Exercise. Read the entries below and pull out each line with the string "hand".
Start of Data listing
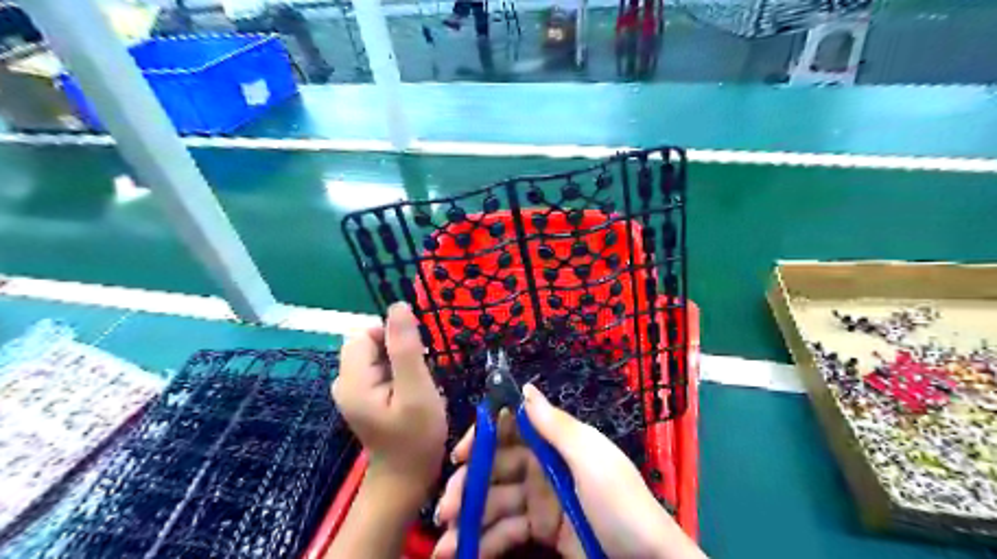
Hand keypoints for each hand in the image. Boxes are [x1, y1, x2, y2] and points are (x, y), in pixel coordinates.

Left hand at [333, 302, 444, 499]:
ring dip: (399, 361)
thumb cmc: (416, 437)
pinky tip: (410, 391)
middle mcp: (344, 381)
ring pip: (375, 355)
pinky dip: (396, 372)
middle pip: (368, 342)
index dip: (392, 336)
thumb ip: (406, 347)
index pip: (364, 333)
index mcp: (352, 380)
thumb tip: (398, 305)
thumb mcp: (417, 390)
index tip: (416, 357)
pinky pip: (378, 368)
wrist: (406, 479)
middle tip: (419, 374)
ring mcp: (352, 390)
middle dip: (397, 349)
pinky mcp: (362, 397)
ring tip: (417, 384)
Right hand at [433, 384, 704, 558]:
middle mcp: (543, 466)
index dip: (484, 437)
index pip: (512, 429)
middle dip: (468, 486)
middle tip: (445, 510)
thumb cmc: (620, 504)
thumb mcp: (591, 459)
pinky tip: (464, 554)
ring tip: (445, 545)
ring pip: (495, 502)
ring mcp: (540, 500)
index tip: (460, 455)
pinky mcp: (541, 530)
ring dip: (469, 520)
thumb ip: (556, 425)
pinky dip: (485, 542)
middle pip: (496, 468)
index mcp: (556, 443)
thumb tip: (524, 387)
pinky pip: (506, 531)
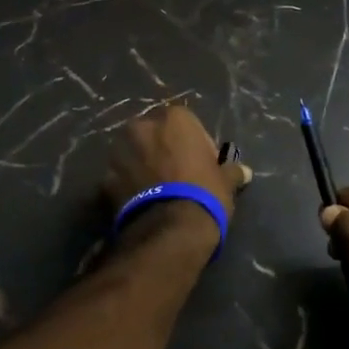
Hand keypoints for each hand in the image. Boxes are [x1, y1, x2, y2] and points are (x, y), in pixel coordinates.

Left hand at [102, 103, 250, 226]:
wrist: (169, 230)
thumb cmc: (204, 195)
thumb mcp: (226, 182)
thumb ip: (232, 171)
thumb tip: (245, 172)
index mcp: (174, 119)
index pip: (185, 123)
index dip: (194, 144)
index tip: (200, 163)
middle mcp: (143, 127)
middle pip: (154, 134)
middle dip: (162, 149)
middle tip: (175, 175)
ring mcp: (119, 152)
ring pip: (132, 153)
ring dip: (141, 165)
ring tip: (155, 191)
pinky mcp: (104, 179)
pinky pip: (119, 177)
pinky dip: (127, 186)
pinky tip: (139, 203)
End of Data listing
Written answer.
Hand keypoints for each hand in the image. Boxes are [x1, y1, x2, y2] and points are (x, y), in pixel coordinates.
Left hand at [333, 302, 444, 499]:
Right hand at [433, 384, 704, 558]:
Hand keypoints for each hand in the image. Boxes are [x1, y1, x2, y2] and points are (x, y), in pixel coordinates.
Left hand at [102, 103, 250, 226]:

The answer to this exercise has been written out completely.